Ramaswamy went on in the book to criticize Democrats for likening Republicans’ “minor tweaks” to election laws to “Jim Crow,” and he also criticized Trump’s opponents for their allegations about Trump’s ties to Russia during the 2016 campaign. He argued that even the Russia-related allegations that were eventually debunked cast an unfair pall over Trump’s presidency.
So there was nuance to Ramaswamy’s commentary about Trump in “Nation of Victims.” But there’s no doubt Christie was right and Ramaswamy was wrong in their exchange: Ramaswamy was much more critical of Trump in the book than he was on the debate stage.
Ramaswamy’s false claim on NBC
In the “Meet the Press” interview on Sunday, Todd asked Ramaswamy about what he would have done if he had been vice president on January 6, 2021, the day Vice President Mike Pence abided by the law and rejected Trump’s vocal demands to thwart the congressional certification of Joe Biden’s victory.
Ramaswamy said he would have certified the results after getting the Senate to pass legislation making major changes to national elections rules.
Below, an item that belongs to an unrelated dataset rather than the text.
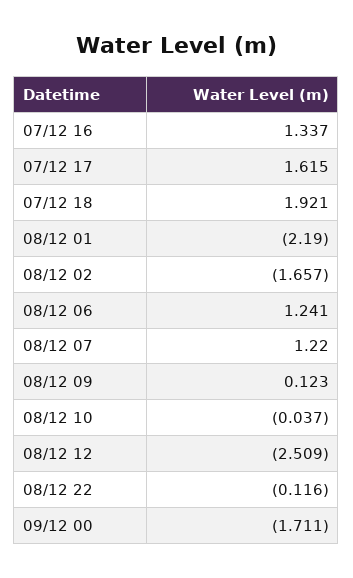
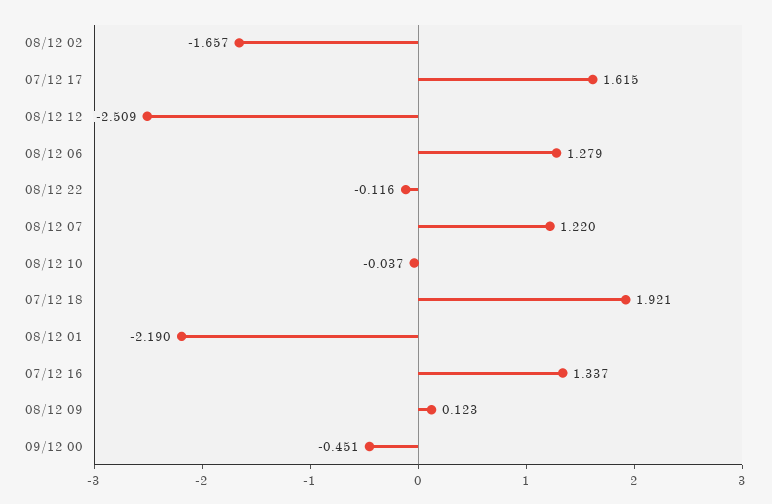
08/12 06: 1.241 -> 1.279
09/12 00: -1.711 -> -0.451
But Todd noted that Ramaswamy was striking a different tune than he did in “Nation of Victims,” a book in which he denounces “victimhood culture.”
Todd then read aloud the part of the book in which Ramaswamy wrote of the 2020 election: “The fact that all of our governmental institutions so unanimously found no evidence of significant fraud is telling. Furthermore, I’ve talked to many Republicans at all levels of government, and not one has ever presented convincing evidence that the 2020 election was stolen from President Trump; very few have seriously tried. I don’t believe that most Republican politicians actually think the election was stolen.”
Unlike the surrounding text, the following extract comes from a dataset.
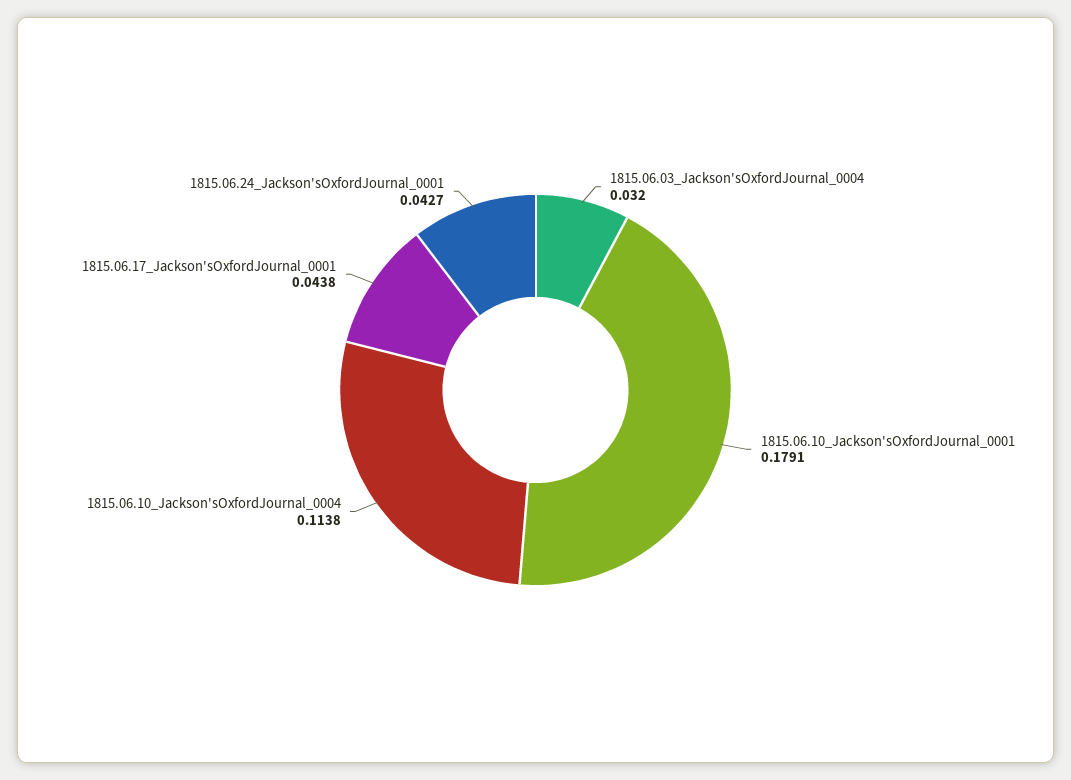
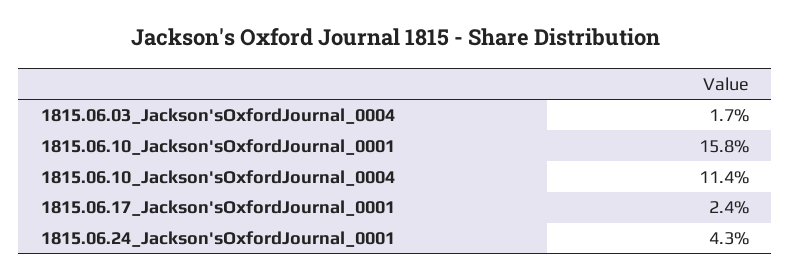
1815.06.03_Jackson'sOxfordJournal_0004: 0.032 -> 0.017
1815.06.10_Jackson'sOxfordJournal_0001: 0.1791 -> 0.158
1815.06.17_Jackson'sOxfordJournal_0001: 0.0438 -> 0.024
Ramaswamy responded to Todd by claiming that, “in exactly that chapter” of the book, he had also discussed what he did see as consequential election interference in 2020 – how “big tech” had worked to prevent the spread of the Hunter Biden story.
Todd said that “you never talked about the tech stuff in your book,” referring to “Nation of Victims”; “this is a new thing.” Ramaswamy said, “That’s absolutely false.”
Ramaswamy then said: “I think you have not read ‘Nation of Victims.’ Literally read the book. There is about 20 pages of content devoted to this. And I also bring it up in ‘Woke, Inc.’” Ramaswamy soon added, “It’s fine, you don’t have an obligation to read my book, but if you do…quote it correctly.”
Todd said, “We have been.”
Ramaswamy was incorrect. Todd was indeed quoting the book correctly, and he was right that “Nation of Victims” does not discuss supposed “big tech” election interference.
When CNN asked Ramaswamy’s campaign what he was talking about when he claimed that “Nation of Victims” has about 20 pages devoted to “big tech” election interference, spokesperson Tricia McLaughlin pointed to four pages of “Woke, Inc.” She was correct about those pages. For example, Ramaswamy wrote, “Together, Facebook and Twitter comprise the two biggest social media platforms – and both of them effectively decided what information was made available for the American electorate in advance of an election. That’s particularly arresting when it involved a story about one of the two candidates in the election – and, in retrospect, the one who emerged as the winner.”
But again: Ramaswamy had claimed to Todd that he wrote extensively about the subject of “big tech” election interference in “Nation of Victims,” right around the part where he criticized Trump’s claims about election fraud, as well as “also” having written about it in “Woke, Inc.” That’s not true.
Given an opportunity to comment on our conclusion that Ramaswamy’s comments on NBC were false, McLaughlin criticized this reporter but did not dispute the substance of the reporting.